Accounting for Misclassification in Electronic Health Records-derived Exposures Using Generalized Linear Finite Mixture Models
Published in: Health Services and Outcomes Research Methodology, Volume 17, Issue 2 (June 2017), pages 101 - 112. doi: 10.1007/s10742-016-0149-5
Posted on RAND.org on December 07, 2017
Read MoreAccess further information on this document at Health Services and Outcomes Research Methodology
This article was published outside of RAND. The full text of the article can be found at the link above.

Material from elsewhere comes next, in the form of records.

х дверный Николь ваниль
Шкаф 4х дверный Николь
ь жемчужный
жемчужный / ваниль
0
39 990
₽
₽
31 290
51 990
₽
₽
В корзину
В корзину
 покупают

Exposures derived from electronic health records (EHR) may be misclassified, leading to biased estimates of their association with outcomes of interest. An example of this problem arises in the context of cancer screening where test indication, the purpose for which a test was performed, is often unavailable. This poses a challenge to understanding the effectiveness of screening tests because estimates of screening test effectiveness are biased if some diagnostic tests are misclassified as screening. Prediction models have been developed for a variety of exposure variables that can be derived from EHR, but no previous research has investigated appropriate methods for obtaining unbiased association estimates using these predicted probabilities. The full likelihood incorporating information on both the predicted probability of exposure-class membership and the association between the exposure and outcome of interest can be expressed using a finite mixture model. When the regression model of interest is a generalized linear model (GLM), the expectation–maximization algorithm can be used to estimate the parameters using standard software for GLMs. Using simulation studies, we compared the bias and efficiency of this mixture model approach to alternative approaches including multiple imputation and dichotomization of the predicted probabilities to create a proxy for the missing predictor. The mixture model was the only approach that was unbiased across all scenarios investigated. Finally, we explored the performance of these alternatives in a study of colorectal cancer screening with colonoscopy. These findings have broad applicability in studies using EHR data where gold-standard exposures are unavailable and prediction models have been developed for estimating proxies.